What this task involves:
In the listing below, locate the line that contains "(IHC) (DAB (3,3'-diaminobenzidine))" and the line that contains "of glandular cells". Restate word for word those two lines and every line between them, and nothing else.

Data in this exercise:
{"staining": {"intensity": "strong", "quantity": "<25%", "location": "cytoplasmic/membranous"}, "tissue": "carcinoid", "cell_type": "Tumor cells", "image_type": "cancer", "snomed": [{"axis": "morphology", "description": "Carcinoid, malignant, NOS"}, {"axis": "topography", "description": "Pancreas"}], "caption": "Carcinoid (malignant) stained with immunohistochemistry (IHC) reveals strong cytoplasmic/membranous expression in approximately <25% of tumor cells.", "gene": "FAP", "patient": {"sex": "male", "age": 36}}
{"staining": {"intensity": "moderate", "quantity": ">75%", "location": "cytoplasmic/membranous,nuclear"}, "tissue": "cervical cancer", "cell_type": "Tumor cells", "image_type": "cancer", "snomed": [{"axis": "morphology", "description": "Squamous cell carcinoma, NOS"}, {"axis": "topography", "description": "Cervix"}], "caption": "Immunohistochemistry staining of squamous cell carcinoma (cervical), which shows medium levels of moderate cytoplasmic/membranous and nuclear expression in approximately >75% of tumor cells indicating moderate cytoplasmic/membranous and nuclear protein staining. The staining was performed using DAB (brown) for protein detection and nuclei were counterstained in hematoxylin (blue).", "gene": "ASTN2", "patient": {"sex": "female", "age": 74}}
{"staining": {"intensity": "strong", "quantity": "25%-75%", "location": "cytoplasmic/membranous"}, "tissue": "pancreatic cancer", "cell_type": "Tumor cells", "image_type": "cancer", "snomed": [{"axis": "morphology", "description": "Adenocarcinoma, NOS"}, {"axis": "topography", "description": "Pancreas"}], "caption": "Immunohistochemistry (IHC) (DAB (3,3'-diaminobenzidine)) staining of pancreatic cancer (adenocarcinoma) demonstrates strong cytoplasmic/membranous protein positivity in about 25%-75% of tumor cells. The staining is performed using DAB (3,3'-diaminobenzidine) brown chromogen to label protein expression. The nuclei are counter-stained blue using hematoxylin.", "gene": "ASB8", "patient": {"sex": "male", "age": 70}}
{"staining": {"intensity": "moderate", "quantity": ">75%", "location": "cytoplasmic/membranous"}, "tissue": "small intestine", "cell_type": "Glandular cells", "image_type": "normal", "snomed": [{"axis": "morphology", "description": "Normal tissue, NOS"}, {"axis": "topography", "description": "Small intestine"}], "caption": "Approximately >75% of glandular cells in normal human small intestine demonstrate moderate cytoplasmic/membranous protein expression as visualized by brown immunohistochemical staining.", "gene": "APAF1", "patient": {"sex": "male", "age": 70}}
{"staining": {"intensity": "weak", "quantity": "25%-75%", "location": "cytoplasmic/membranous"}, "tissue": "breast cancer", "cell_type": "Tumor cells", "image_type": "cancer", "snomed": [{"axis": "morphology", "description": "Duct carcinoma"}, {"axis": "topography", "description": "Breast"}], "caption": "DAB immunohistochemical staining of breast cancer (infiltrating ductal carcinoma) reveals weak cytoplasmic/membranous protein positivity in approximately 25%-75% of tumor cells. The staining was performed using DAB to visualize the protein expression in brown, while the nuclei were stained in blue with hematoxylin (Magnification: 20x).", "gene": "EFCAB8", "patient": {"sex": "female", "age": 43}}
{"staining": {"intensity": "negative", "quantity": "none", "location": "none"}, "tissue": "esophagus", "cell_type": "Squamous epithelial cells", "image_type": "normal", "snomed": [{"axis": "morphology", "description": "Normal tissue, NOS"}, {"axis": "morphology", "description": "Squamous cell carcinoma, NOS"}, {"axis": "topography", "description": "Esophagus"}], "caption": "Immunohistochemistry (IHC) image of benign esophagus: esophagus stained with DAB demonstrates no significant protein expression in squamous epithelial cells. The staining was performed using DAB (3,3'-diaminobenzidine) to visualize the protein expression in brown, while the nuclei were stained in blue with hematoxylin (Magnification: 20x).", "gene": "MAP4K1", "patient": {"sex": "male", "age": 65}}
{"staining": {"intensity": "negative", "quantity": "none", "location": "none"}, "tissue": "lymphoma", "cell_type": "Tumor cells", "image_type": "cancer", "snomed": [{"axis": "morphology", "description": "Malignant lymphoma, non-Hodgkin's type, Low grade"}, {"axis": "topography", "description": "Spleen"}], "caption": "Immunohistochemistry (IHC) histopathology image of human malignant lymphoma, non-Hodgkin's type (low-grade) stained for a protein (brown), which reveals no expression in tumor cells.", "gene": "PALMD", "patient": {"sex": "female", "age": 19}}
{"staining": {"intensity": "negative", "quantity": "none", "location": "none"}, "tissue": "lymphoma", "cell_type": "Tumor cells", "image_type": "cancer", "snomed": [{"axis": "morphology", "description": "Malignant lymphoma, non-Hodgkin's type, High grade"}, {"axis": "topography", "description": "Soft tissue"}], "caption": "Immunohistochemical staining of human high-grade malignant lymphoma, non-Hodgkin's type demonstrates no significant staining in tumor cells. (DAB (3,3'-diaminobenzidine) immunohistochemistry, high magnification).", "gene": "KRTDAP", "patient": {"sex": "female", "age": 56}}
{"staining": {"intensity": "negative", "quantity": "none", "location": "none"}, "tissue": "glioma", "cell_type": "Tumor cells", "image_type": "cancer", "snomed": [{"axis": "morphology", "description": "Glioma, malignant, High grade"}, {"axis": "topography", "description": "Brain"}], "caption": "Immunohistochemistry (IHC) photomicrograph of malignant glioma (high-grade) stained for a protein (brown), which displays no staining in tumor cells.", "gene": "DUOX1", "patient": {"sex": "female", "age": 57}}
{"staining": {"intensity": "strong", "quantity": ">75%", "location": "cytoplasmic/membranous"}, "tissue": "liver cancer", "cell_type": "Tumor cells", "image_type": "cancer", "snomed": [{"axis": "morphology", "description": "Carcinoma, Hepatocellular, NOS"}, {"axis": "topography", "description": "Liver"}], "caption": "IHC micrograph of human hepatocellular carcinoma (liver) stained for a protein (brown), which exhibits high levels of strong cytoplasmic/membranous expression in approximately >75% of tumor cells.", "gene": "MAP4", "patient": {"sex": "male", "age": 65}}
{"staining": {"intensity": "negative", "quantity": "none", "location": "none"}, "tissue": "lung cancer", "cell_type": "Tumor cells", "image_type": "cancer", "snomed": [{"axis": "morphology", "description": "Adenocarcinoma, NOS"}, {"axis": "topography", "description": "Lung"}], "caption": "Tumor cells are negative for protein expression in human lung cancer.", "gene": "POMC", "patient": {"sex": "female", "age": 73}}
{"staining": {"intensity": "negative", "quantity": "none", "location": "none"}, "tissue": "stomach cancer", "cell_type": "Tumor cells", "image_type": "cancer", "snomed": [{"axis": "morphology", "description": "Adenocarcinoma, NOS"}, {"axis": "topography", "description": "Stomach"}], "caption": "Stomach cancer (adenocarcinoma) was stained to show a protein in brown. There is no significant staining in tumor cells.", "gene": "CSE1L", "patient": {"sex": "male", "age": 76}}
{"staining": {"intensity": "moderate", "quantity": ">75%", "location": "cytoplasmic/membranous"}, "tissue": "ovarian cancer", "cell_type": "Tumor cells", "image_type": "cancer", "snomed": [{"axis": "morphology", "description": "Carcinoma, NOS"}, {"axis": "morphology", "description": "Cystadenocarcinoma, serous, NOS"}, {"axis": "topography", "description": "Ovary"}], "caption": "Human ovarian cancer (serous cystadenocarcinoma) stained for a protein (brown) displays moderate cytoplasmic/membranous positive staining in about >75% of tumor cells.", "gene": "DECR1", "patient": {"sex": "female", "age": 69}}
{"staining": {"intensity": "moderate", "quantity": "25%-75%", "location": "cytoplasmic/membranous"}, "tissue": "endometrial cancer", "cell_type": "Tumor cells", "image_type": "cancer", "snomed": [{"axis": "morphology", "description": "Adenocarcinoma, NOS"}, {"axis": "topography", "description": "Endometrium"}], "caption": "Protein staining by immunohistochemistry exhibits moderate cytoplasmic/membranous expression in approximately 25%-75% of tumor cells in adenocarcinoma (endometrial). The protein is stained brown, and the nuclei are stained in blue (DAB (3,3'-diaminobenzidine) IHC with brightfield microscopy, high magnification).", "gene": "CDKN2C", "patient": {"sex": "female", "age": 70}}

Task result:
{"staining": {"intensity": "strong", "quantity": "25%-75%", "location": "cytoplasmic/membranous"}, "tissue": "pancreatic cancer", "cell_type": "Tumor cells", "image_type": "cancer", "snomed": [{"axis": "morphology", "description": "Adenocarcinoma, NOS"}, {"axis": "topography", "description": "Pancreas"}], "caption": "Immunohistochemistry (IHC) (DAB (3,3'-diaminobenzidine)) staining of pancreatic cancer (adenocarcinoma) demonstrates strong cytoplasmic/membranous protein positivity in about 25%-75% of tumor cells. The staining is performed using DAB (3,3'-diaminobenzidine) brown chromogen to label protein expression. The nuclei are counter-stained blue using hematoxylin.", "gene": "ASB8", "patient": {"sex": "male", "age": 70}}
{"staining": {"intensity": "moderate", "quantity": ">75%", "location": "cytoplasmic/membranous"}, "tissue": "small intestine", "cell_type": "Glandular cells", "image_type": "normal", "snomed": [{"axis": "morphology", "description": "Normal tissue, NOS"}, {"axis": "topography", "description": "Small intestine"}], "caption": "Approximately >75% of glandular cells in normal human small intestine demonstrate moderate cytoplasmic/membranous protein expression as visualized by brown immunohistochemical staining.", "gene": "APAF1", "patient": {"sex": "male", "age": 70}}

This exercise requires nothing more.